API was from the outset a sizeable operation. During 1960-1961 it built two new drum factories in Chester Hill (NSW) and North Altona (Victoria). It then expanded by building four further drum factories in Perth in 1966, Brisbane in 1968, Townsville in 1974 (to produce drums for Queensland Nickel Pty Ltd) and Seven Hills (NSW) in 1975. With this expansion, its administrative NSW headquarters in Chester Hill became too small and moved to South Granville in 1963. In Victoria, the company moved its offices from Altona to Epping.

Despite this expansion, the relations between the two joint venture partners remained poor during the 1960s. This was partly due to the losses API sustained in the early-1960s. The main reason was the incompatible personality of API’s two main board members: the insecure and abrasive Norman C. Gadsden (1895-1973) from Toorak in Melbourne and the experienced and suave Oscar van Leer (1914-1996) from Amsterdam (Johannes 2009). In 1957, respectively 1958, both had become MDs of the companies their fathers had established. Gadsden blamed Van Leer for API’s losses in the early-1960s, when the Gadsden parent company also suffered loss of income.

A partial solution was for API’s board to have more independent directors. But the air did not clear until Norman Gadsden’s passing in 1973. His nephew and successor Ronald Gadsden, proved more congenial from Van Leer’s perspective. In November 1975 Van Leer bought the 50% of API shares held by Gadsden’s, paying A$2.4 million. The company was subsequently renamed Van Leer Australia Pty Ltd.

In 1975, the Van Leer parent company in The Netherlands suffered its first only ever loss due to the fallout of the 1973 oil crisis. In response, its board agreed to Oscar van Leer’s proposal to diversify the company’s operations and thus reduce its dependence on the oil and petrochemical industries. It diversified into the production of plastic and fibre-based drums, and of industrial strength films. It also invested in research and development, leading to product innovations in the packaging industry.
|---|
### Task goal
Transcribe the stretch of the API history passage from "Despite this expansion, the" through "loss of income.". The entries that follow have no connection to the passage on API and Van Leer.

### Entries shown
|---|
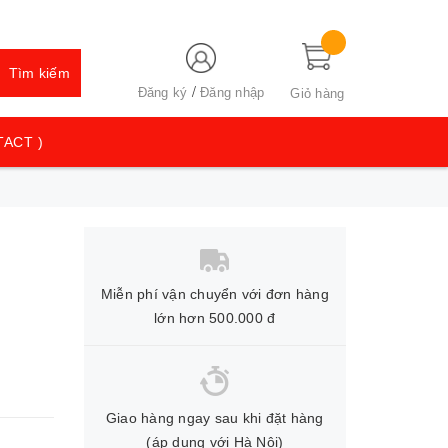
Tìm kiếm
/
Đăng ký
Đăng nhập
Giỏ hàng
TACT )
Miễn phí vận chuyển với đơn hàng
lớn hơn 500.000 đ
Giao hàng ngay sau khi đặt hàng
(áp dụng với Hà Nội)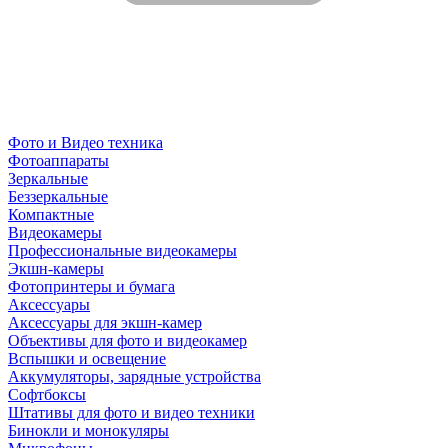
Фото и Видео техника
Фотоаппараты
Зеркальные
Беззеркальные
Компактные
Видеокамеры
Профессиональные видеокамеры
Экшн-камеры
Фотопринтеры и бумага
Аксессуары
Аксессуары для экшн-камер
Объективы для фото и видеокамер
Вспышки и освещение
Аккумуляторы, зарядные устройства
Софтбоксы
Штативы для фото и видео техники
Бинокли и монокуляры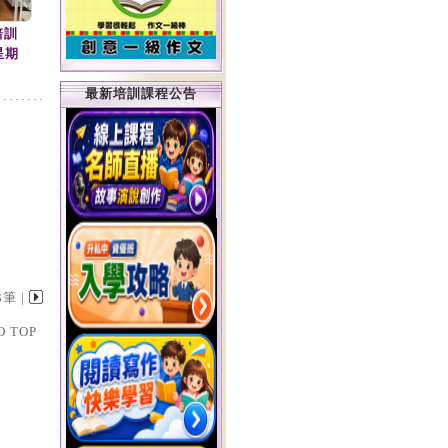
培訓
(星期
最新培訓課程公告
3筆 |
O TOP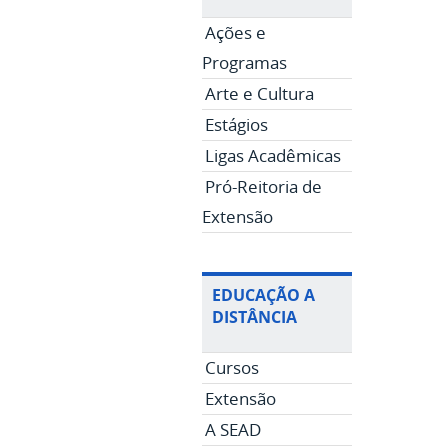
Ações e
Programas
Arte e Cultura
Estágios
Ligas Acadêmicas
Pró-Reitoria de
Extensão
EDUCAÇÃO A
DISTÂNCIA
Cursos
Extensão
A SEAD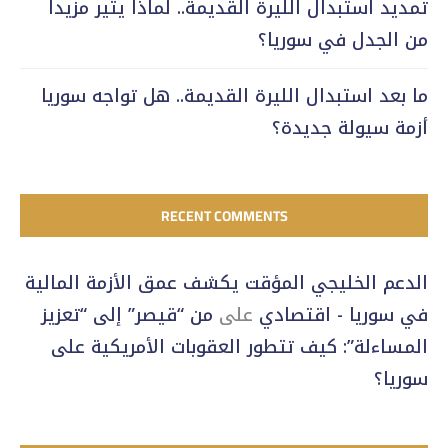
تمديد استبدال الليرة القديمة.. لماذا يثير مزيداً
من الجدل في سوريا؟
ما بعد استبدال الليرة القديمة.. هل تواجه سوريا
أزمة سيولة جديدة؟
RECENT COMMENTS
الدعم الخليجي المؤقت يكشف عمق الأزمة المالية
في سوريا - اقتصادي
على
من “قيصر” إلى “تعزيز
المساءلة”: كيف تتطور العقوبات الأمريكية على
سوريا؟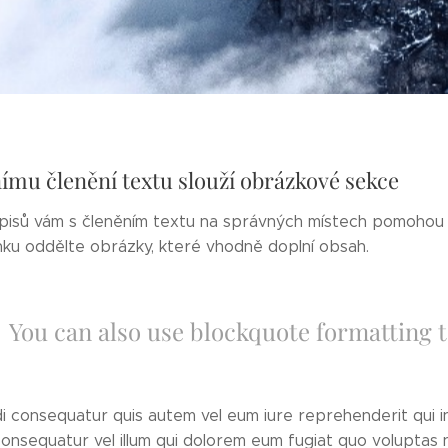
nímu členění textu slouží obrázkové sekce
isů vám s členěním textu na správných místech pomohou 
nku oddělte obrázky, které vhodně doplní obsah.
You can also use blockquote formatting 
consequatur quis autem vel eum iure reprehenderit qui in 
onsequatur vel illum qui dolorem eum fugiat quo voluptas 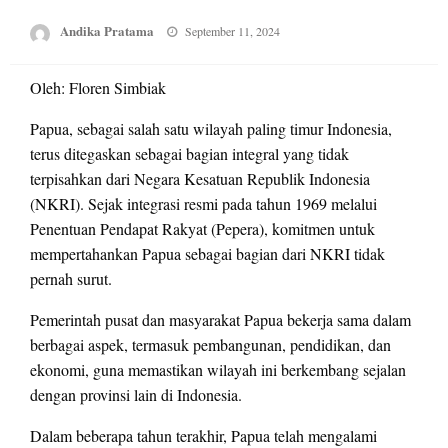
Posted
Andika Pratama
September 11, 2024
on
Oleh: Floren Simbiak
Papua, sebagai salah satu wilayah paling timur Indonesia,
terus ditegaskan sebagai bagian integral yang tidak
terpisahkan dari Negara Kesatuan Republik Indonesia
(NKRI). Sejak integrasi resmi pada tahun 1969 melalui
Penentuan Pendapat Rakyat (Pepera), komitmen untuk
mempertahankan Papua sebagai bagian dari NKRI tidak
pernah surut.
Pemerintah pusat dan masyarakat Papua bekerja sama dalam
berbagai aspek, termasuk pembangunan, pendidikan, dan
ekonomi, guna memastikan wilayah ini berkembang sejalan
dengan provinsi lain di Indonesia.
Dalam beberapa tahun terakhir, Papua telah mengalami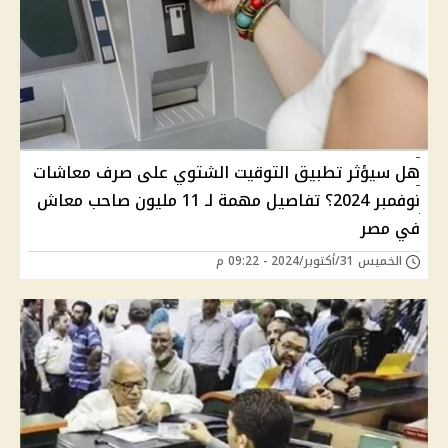
هل سيؤثر تطبيق التوقيت الشتوي على صرف معاشات
نوفمبر 2024؟ تفاصيل مهمة لـ 11 مليون صاحب معاش
في مصر
الخميس 31/أكتوبر/2024 - 09:22 م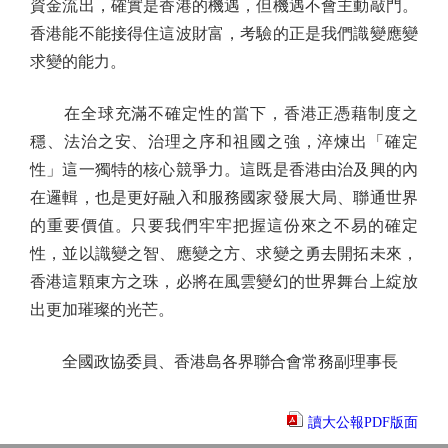
資金流出，確實是香港的機遇，但機遇不會主動敲門。
香港能不能接得住這波財富，考驗的正是我們識變應變
求變的能力。
在全球充滿不確定性的當下，香港正憑藉制度之
穩、法治之安、治理之序和祖國之強，淬煉出「確定
性」這一獨特的核心競爭力。這既是香港由治及興的內
在邏輯，也是更好融入和服務國家發展大局、聯通世界
的重要價值。只要我們牢牢把握這份來之不易的確定
性，並以識變之智、應變之方、求變之勇去開拓未來，
香港這顆東方之珠，必將在風雲變幻的世界舞台上綻放
出更加璀璨的光芒。
全國政協委員、香港島各界聯合會常務副理事長
讀大公報PDF版面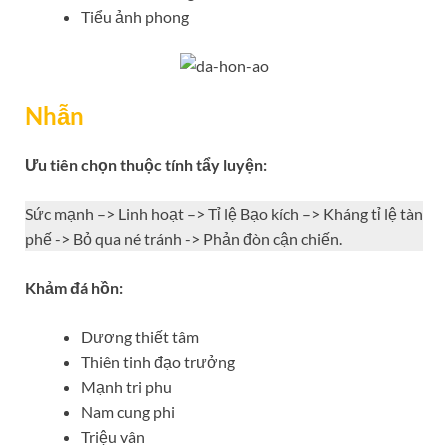
Tiểu ảnh phong
Nhẫn
Ưu tiên chọn thuộc tính tẩy luyện:
Sức mạnh –> Linh hoạt –> Tỉ lệ Bạo kích –> Kháng tỉ lệ tàn
phế -> Bỏ qua né tránh -> Phản đòn cận chiến.
Khảm đá hồn:
Dương thiết tâm
Thiên tinh đạo trưởng
Mạnh tri phu
Nam cung phi
Triệu vân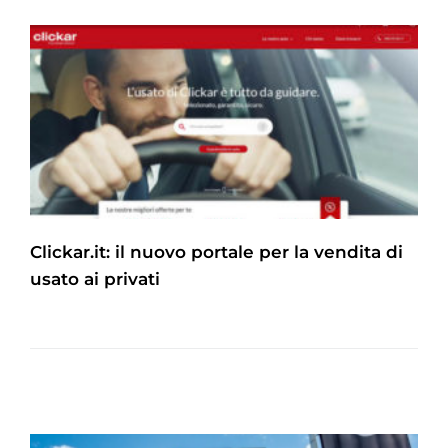
Clickar.it: il nuovo portale per la vendita di
usato ai privati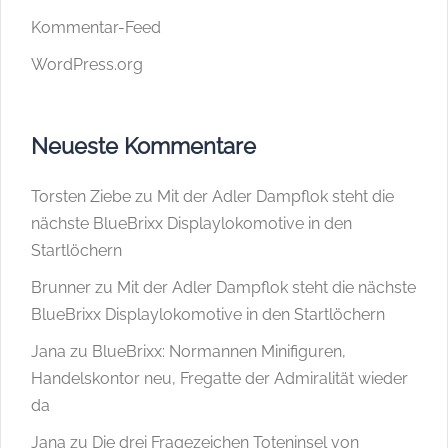
Kommentar-Feed
WordPress.org
Neueste Kommentare
Torsten Ziebe
zu
Mit der Adler Dampflok steht die
nächste BlueBrixx Displaylokomotive in den
Startlöchern
Brunner
zu
Mit der Adler Dampflok steht die nächste
BlueBrixx Displaylokomotive in den Startlöchern
Jana
zu
BlueBrixx: Normannen Minifiguren,
Handelskontor neu, Fregatte der Admiralität wieder
da
Jana
zu
Die drei Fragezeichen Toteninsel von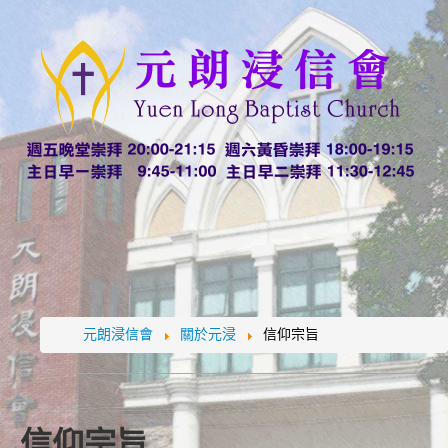
元朗浸信會
關於元浸
信仰宗旨
信仰宗旨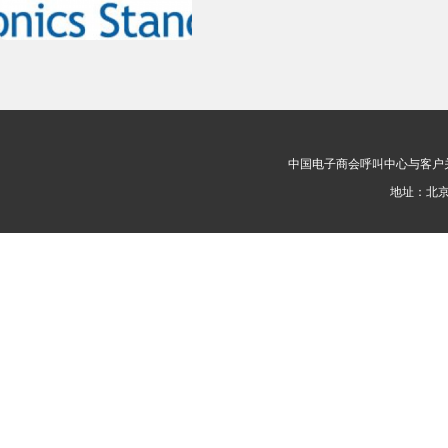
中国电子商会呼叫中心与客户关系管理专业委员
地址：北京市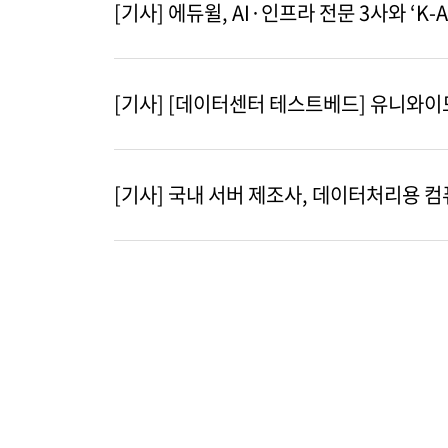
[기사] 에듀윌, AI·인프라 전문 3사와 ‘K-
[기사] [데이터센터 테스트베드] 유니와이드,
[기사] 국내 서버 제조사, 데이터처리용 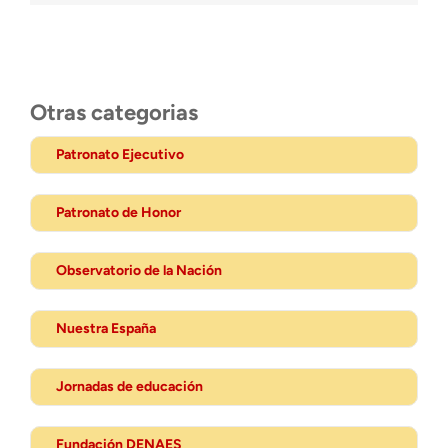
Otras categorias
Patronato Ejecutivo
Patronato de Honor
Observatorio de la Nación
Nuestra España
Jornadas de educación
Fundación DENAES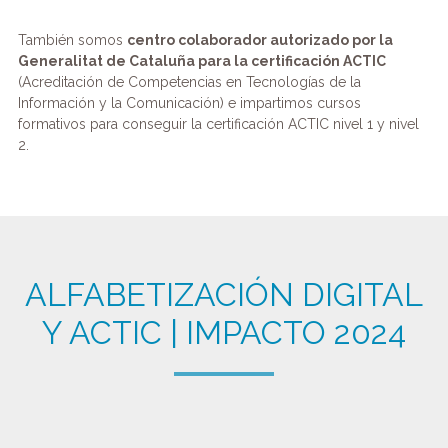
También somos
centro colaborador autorizado por la
Generalitat de Cataluña para la certificación ACTIC
(Acreditación de Competencias en Tecnologías de la
Información y la Comunicación) e impartimos cursos
formativos para conseguir la certificación ACTIC nivel 1 y nivel
2.
ALFABETIZACIÓN DIGITAL
Y ACTIC | IMPACTO 2024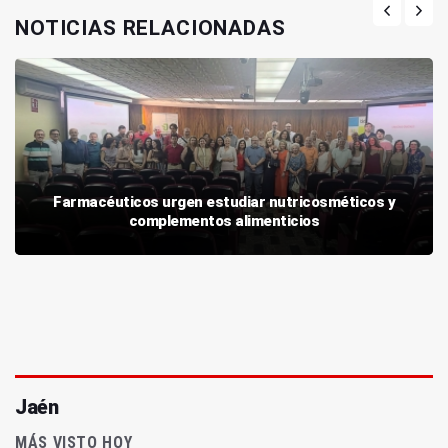
NOTICIAS RELACIONADAS
Farmacéuticos urgen estudiar nutricosméticos y
complementos alimenticios
Jaén
MÁS VISTO HOY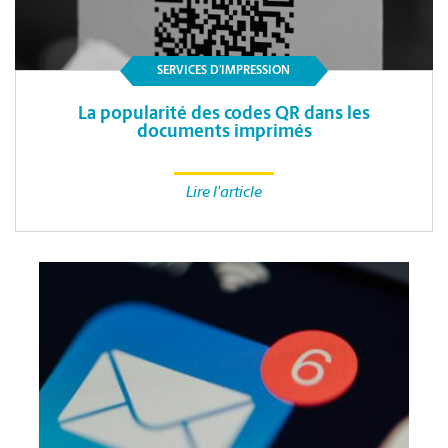
SERVICES D’IMPRESSION
La popularité des codes QR dans les
documents imprimés
Lire l'article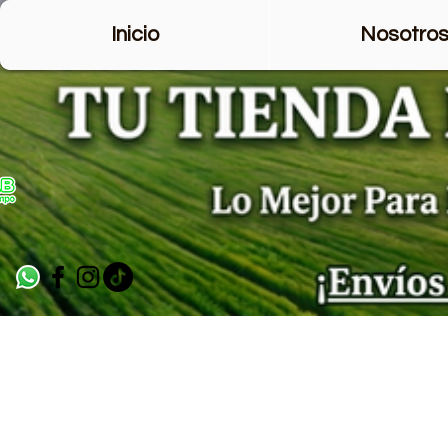
Inicio
Nosotro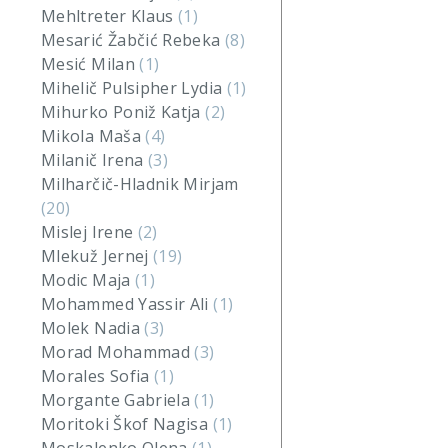
Mehltreter Klaus
(1)
Mesarić Žabčić Rebeka
(8)
Mesić Milan
(1)
Mihelič Pulsipher Lydia
(1)
Mihurko Poniž Katja
(2)
Mikola Maša
(4)
Milanič Irena
(3)
Milharčič-Hladnik Mirjam
(20)
Mislej Irene
(2)
Mlekuž Jernej
(19)
Modic Maja
(1)
Mohammed Yassir Ali
(1)
Molek Nadia
(3)
Morad Mohammad
(3)
Morales Sofia
(1)
Morgante Gabriela
(1)
Moritoki Škof Nagisa
(1)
|---|
### Exercise answer
Despite this expansion, the relations between the two joint venture partners remained poor during the 1960s. This was partly due to the losses API sustained in the early-1960s. The main reason was the incompatible personality of API’s two main board members: the insecure and abrasive Norman C. Gadsden (1895-1973) from Toorak in Melbourne and the experienced and suave Oscar van Leer (1914-1996) from Amsterdam (Johannes 2009). In 1957, respectively 1958, both had become MDs of the companies their fathers had established. Gadsden blamed Van Leer for API’s losses in the early-1960s, when the Gadsden parent company also suffered loss of income.